→ What you have to do: Comb through the entries for "with" and pull out each line that holds it.

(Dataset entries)
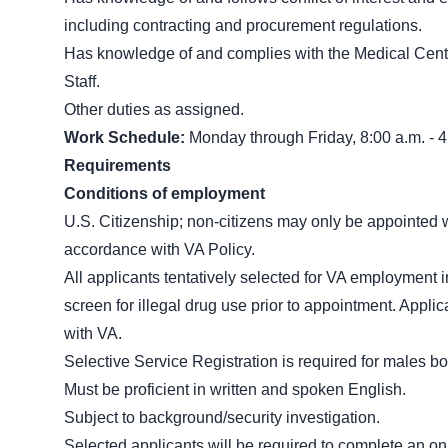
including contracting and procurement regulations.
Has knowledge of and complies with the Medical Cent
Staff.
Other duties as assigned.
Work Schedule:
Monday through Friday, 8:00 a.m. - 4
Requirements
Conditions of employment
U.S. Citizenship; non-citizens may only be appointed whe
accordance with VA Policy.
All applicants tentatively selected for VA employment in
screen for illegal drug use prior to appointment. Appl
with VA.
Selective Service Registration is required for males bo
Must be proficient in written and spoken English.
Subject to background/security investigation.
Selected applicants will be required to complete an on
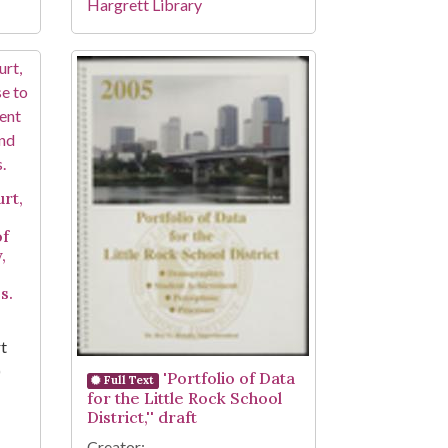
Hargrett Library
urt,
of
,
s.
rt
)
'Portfolio of Data
Full Text
for the Little Rock School
District,'' draft
Creator:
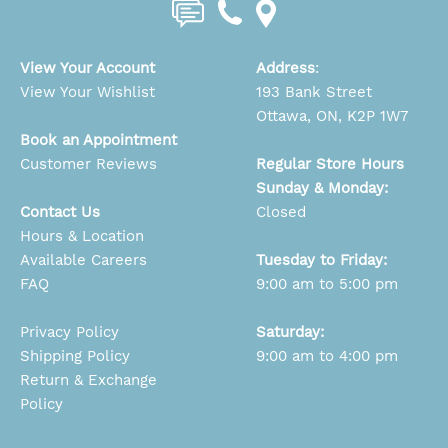
View Your Account
Address
:
View Your Wishlist
193 Bank Street
Ottawa, ON, K2P 1W7
Book an Appointment
Customer Reviews
Regular Store Hours
Sunday & Monday:
Contact Us
Closed
Hours & Location
Available Careers
Tuesday to Friday:
FAQ
9:00 am to 5:00 pm
Privacy Policy
Saturday:
Shipping Policy
9:00 am to 4:00 pm
Return & Exchange
Policy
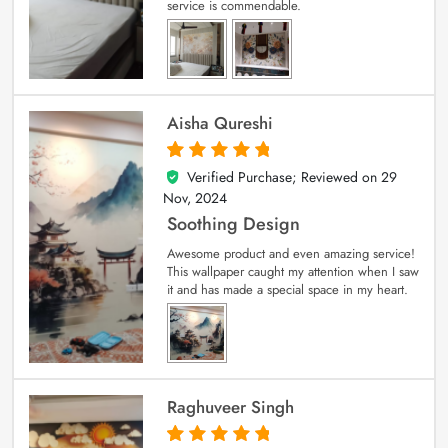
service is commendable.
Aisha Qureshi
Verified Purchase; Reviewed on
29
5
out of 5
Nov, 2024
Soothing Design
Awesome product and even amazing service!
This wallpaper caught my attention when I saw
it and has made a special space in my heart.
Raghuveer Singh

→ Answer box:
Has knowledge of and complies with the Medical Cent
accordance with VA Policy.
with VA.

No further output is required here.